Prince George's delegate convicted of theft, misconduct
By By Andrea F. Siegel and The Baltimore Sun
Jun 12, 2012 | 9:02 PM
Tiffany Alston, a freshman delegate from Prince George's County, was convicted Tuesday morning of stealing $800 in General Assembly funds to pay an employee of her law firm.
If the guilty verdicts on counts of misdemeanor theft and misconduct in office survive her expected challenges, the Bowie Democrat could lose her seat in the Maryland legislature.
Anne Arundel County Circuit Judge Paul F. Harris Jr. postponed sentencing until after a trial, scheduled for October, on separate charges that Alston raided her 2010 campaign funds to cover wedding-related expenses, pay a law firm employee and write a check to herself.
Tuesday's misdemeanor theft conviction carries a jail sentence of up to 18 months. The penalty for misconduct is not specified.
"Elected officials are entrusted with public resources, and they are not for personal use. It's the taxpayers' money," State Prosecutor Emmet C. Davitt said after the verdict.
Calling the verdict a "devastating turn of events," Raouf Abdullah, one of Alston's lawyers, said the delegate has no plans to resign. Abdullah said he plans to challenge the verdict, contending that prosecutors failed to prove their case.
"Throughout this process, she has been resolute that she will be vindicated," Abdullah said.
Prosecutors said that Alston used the state dollars because her law firm was broke and had bounced 49 checks in 2010 before the bank closed its account.

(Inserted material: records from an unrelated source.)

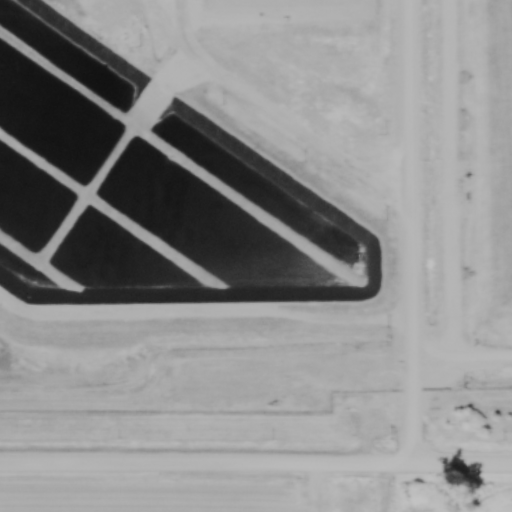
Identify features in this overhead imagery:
road: (275, 111)
road: (410, 230)
road: (256, 462)
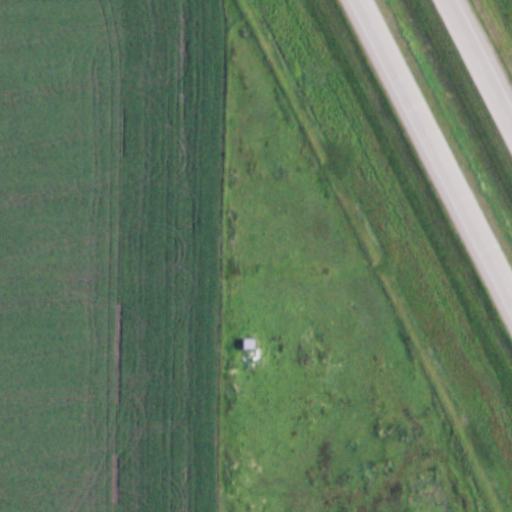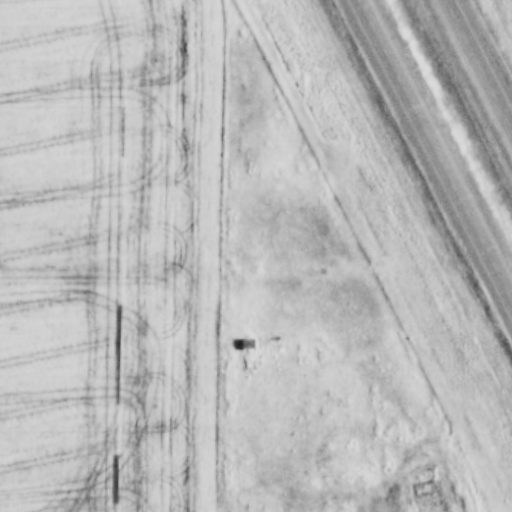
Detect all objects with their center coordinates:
road: (480, 62)
road: (435, 149)
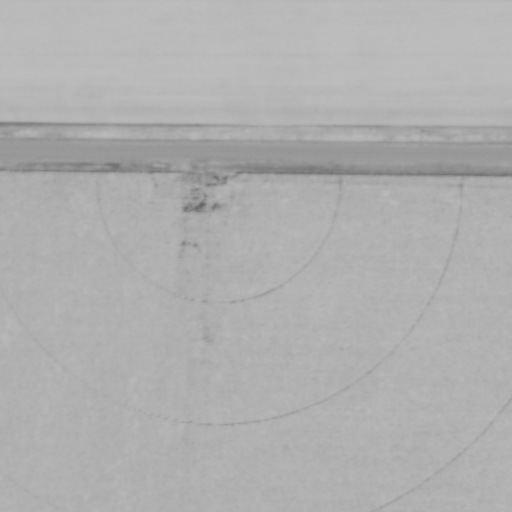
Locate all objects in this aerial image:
road: (256, 165)
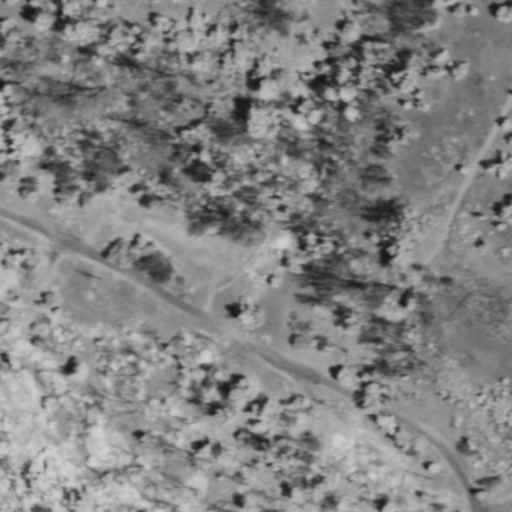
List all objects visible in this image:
road: (499, 31)
road: (473, 78)
road: (433, 243)
road: (41, 277)
road: (254, 346)
road: (326, 441)
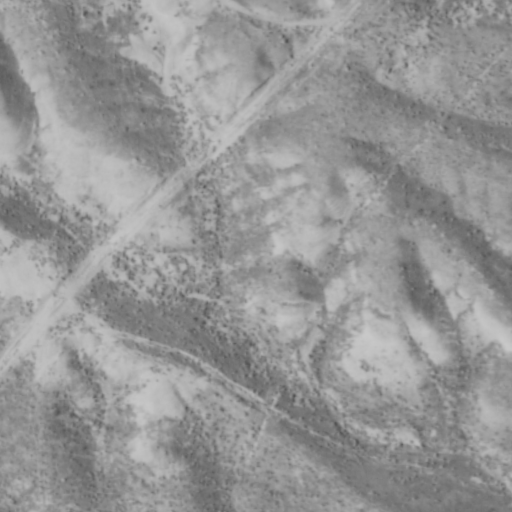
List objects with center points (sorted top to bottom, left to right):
road: (503, 14)
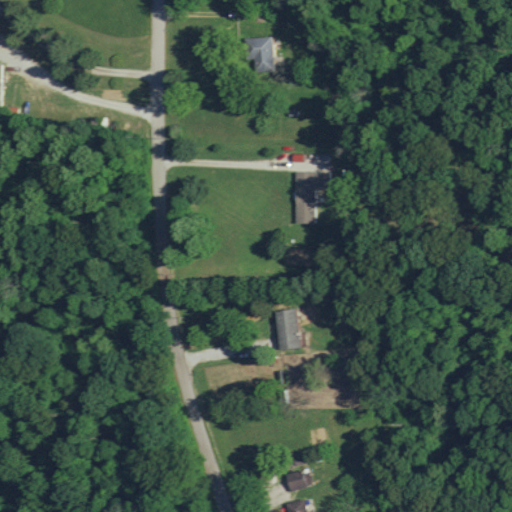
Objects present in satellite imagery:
road: (239, 10)
building: (260, 52)
road: (73, 57)
building: (0, 78)
road: (81, 96)
road: (255, 161)
building: (308, 192)
road: (159, 261)
building: (287, 328)
building: (298, 479)
building: (296, 506)
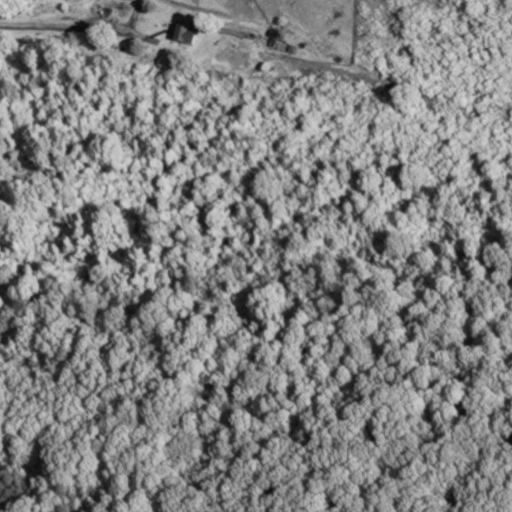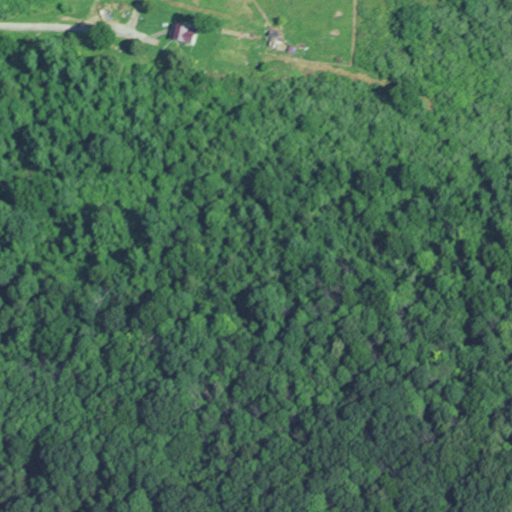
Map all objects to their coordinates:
road: (59, 27)
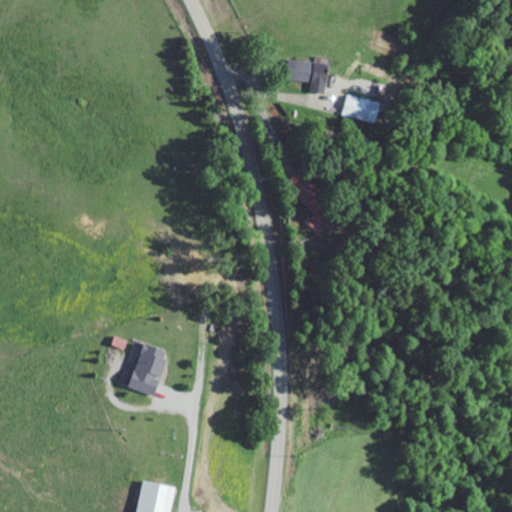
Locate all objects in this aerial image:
building: (310, 72)
building: (358, 108)
building: (321, 203)
road: (268, 250)
building: (152, 368)
building: (159, 497)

They maintained that Alston paid her employee in January 2011 with General Assembly money by claiming she was a legislative aide.
The defense contends the employee, Rayshawn Ford, worked in Alston's district office, which was in a suite of offices in Lanham that included Alston's law practice. Abdullah called Ford's statements to investigators and a grand jury "ambiguous" and said the prosecution's case was weak.
Alston showed no emotion as the verdict was read. Abdullah said his reaction was "disbelief. It was an out-of-body experience." He said Alston would have no comment.
After four days of testimony, the jury deliberated for less than four hours Monday and Tuesday before reaching a verdict. Alston did not testify.
Jurors heard Ford testify that contrary to what the prosecution maintained, she did legislative work, and that she considered Alston a friend and mentor. But prosecutors said there was no sign that Alston had a district office in January 2011.
Alston, elected in 2010, was one of the Prince George's County children who benefited from the "I Have a Dream" program co-sponsored by the late Abe Pollin, owner of Washington professional sports teams, Abdullah said.
The organization promised that if the students graduated from high school, it would pay for their college or other education. The foundation paid for Alston's undergraduate education at the University of Maryland, College Park, Abdullah said.
He did not know if the organization later paid for her law school studies. She received her law degree from the University of the District of Columbia, and is a mentor in the "Dream" program, according to her legislative biography.
Alston, 35, can remain in political office until after she is sentenced. The state Constitution provides for the suspension of a delegate convicted of certain types of crimes, including those related to elected office, but only after sentencing. It allows the governor to appoint a temporary replacement while the case is on appeal.
The November ballot includes a referendum on suspending elected officials upon a guilty finding, but it's unclear whether that could apply in Alston's case.
Abdullah reiterated the claim made before the trial: that both sets of charges against Alston were political payback, one for withdrawing support for the same-sex marriage bill she co-sponsored in 2011, and this case for opposing Gov. Martin O'Malley's proposed legislative redistricting plan last fall. Jurors did not hear that claim.
"The governor appoints the state prosecutor," Abdullah said, later adding, "The state prosecutor can be subject to the pressures of the governor."
Both the governor's office and the state prosecutor have said the governor doesn't tell the state prosecutor what to do.
Jurors were not told about Alston's other criminal charges. However, they were told that Alston was already under investigation when Ford called the Office of the State Prosecutor to say she was paid in General Assembly funds. Ford stopped cooperating with prosecutors within days of making that allegation last fall, prosecutors said.
The state's Attorney Grievance Commission argued last week for the Court of Appeals to suspend her law license indefinitely for reasons unrelated to the criminal cases. She is fighting that move.